START PROVIDED DATA

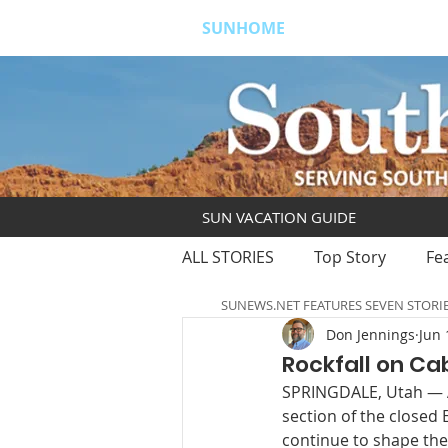
SUNHOME
ABOUT
S
SUN VACATION GUIDE
ALL STORIES
Top Story
Fe
SUNEWS.NET FEATURES SEVEN STORI
Don Jennings
Jun 
Rockfall on Ca
SPRINGDALE, Utah — A 
section of the closed E
continue to shape the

END PROVIDED DATA

:: TASK DESCRIPTION ::
Render the lines read from the entries above as a Markdown table with the columns "No." and "Text", giving each line a row number and skipping blank lines. Leave the pictures out of your answer.

:: EXERCISE SOLUTION ::
| No. | Text |
|---|---|
| 1 | SUNHOME |
| 2 | ABOUT |
| 3 | S |
| 4 | SUN VACATION GUIDE |
| 5 | ALL STORIES |
| 6 | Top Story |
| 7 | Fe |
| 8 | SUNEWS.NET FEATURES SEVEN STORI |
| 9 | Don Jennings |
| 10 | Jun  |
| 11 | Rockfall on Ca |
| 12 | SPRINGDALE, Utah — A  |
| 13 | section of the closed E |
| 14 | continue to shape the |